What is expected => Could you set down, word for word, the stretch of the Walmart essay below from "I don’t just" through "town at that!"?

** Document excerpt follows **

I'm From Walmart, New Jersey
I recently wrote a contrarian, conceptual piece at Discourse Magazine on Walmart. I’m not the biggest fan of Walmart, but this was my thesis: Walmart didn’t kill the small town, per se; in some important ways, it is the small town.
I don’t just mean that it replaced the function of the town, in that you can buy everything there, run into people you know, etc. I mean it in the sense that Walmart is essentially a town under a roof in a land-use sense, down to the aisles (streets) and departments (small stores). And a car-free town at that!
I wrote:
By segregating the cars completely outside and making the “streets” car-free—something often deemed suspect or radical when attempted in actual cities—the shopping experience becomes safer and more convenient to the customer. The ease of strolling down the “block,” crossing the “street” whenever you like, popping into whichever “store” you want, not worrying that kids will run off and get run over —those are the key conveniences of the mega-store. The essence of suburban big-box retail is classic car-free urbanism.
Here’s a typical map of a Walmart. Imagine, as I noted above, that you’re looking at a map of streets and storefronts. It’s easy if you try.
I tweeted this exact photo, over a year ago, just thinking the resemblance was kind of interesting. And it was one of my most-liked tweets ever. So I wrote a full piece on this idea.

** End of Document excerpt **
** Dataset follows **

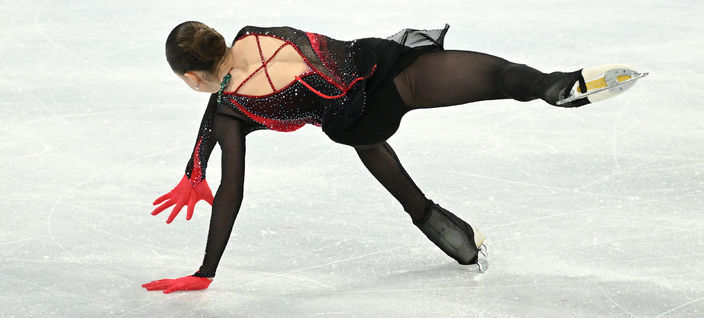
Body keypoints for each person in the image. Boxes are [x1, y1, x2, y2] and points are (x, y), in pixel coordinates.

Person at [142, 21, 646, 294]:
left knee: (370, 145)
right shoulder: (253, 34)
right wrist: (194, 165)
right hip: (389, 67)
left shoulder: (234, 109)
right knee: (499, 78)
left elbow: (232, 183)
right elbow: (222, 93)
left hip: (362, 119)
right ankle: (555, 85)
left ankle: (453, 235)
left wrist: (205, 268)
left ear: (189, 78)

** End of Dataset **
** Dataset follows **

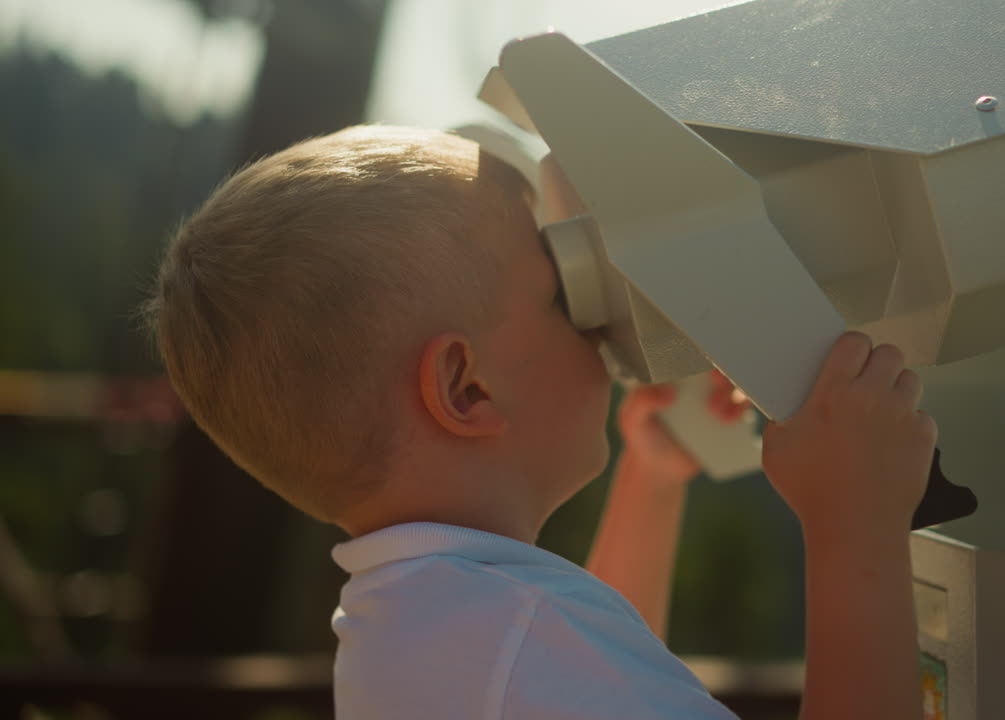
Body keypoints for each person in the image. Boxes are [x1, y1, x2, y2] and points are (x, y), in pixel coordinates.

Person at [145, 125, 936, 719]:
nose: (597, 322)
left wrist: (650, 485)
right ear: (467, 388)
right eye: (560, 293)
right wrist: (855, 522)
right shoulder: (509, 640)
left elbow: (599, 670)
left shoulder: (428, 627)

** End of Dataset **
** Dataset follows **

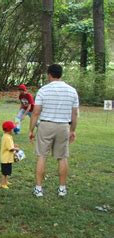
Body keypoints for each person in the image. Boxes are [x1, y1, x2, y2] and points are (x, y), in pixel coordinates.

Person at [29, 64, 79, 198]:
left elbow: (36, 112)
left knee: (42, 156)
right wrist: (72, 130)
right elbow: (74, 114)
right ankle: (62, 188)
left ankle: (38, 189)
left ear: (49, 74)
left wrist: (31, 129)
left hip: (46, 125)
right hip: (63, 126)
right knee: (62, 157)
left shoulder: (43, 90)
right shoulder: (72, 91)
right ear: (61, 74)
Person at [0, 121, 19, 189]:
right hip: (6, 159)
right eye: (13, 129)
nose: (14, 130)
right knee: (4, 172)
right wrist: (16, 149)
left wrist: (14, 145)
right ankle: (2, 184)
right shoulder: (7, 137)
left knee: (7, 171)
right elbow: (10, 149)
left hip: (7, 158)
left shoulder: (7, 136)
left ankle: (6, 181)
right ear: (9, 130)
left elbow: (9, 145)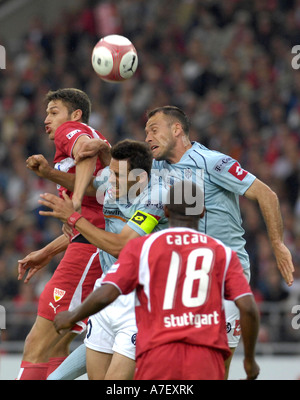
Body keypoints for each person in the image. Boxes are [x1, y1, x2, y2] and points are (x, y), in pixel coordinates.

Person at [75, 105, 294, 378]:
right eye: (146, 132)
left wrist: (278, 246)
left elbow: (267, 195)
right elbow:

** End of Dataset **

Task solution =>
I don’t just mean that it replaced the function of the town, in that you can buy everything there, run into people you know, etc. I mean it in the sense that Walmart is essentially a town under a roof in a land-use sense, down to the aisles (streets) and departments (small stores). And a car-free town at that!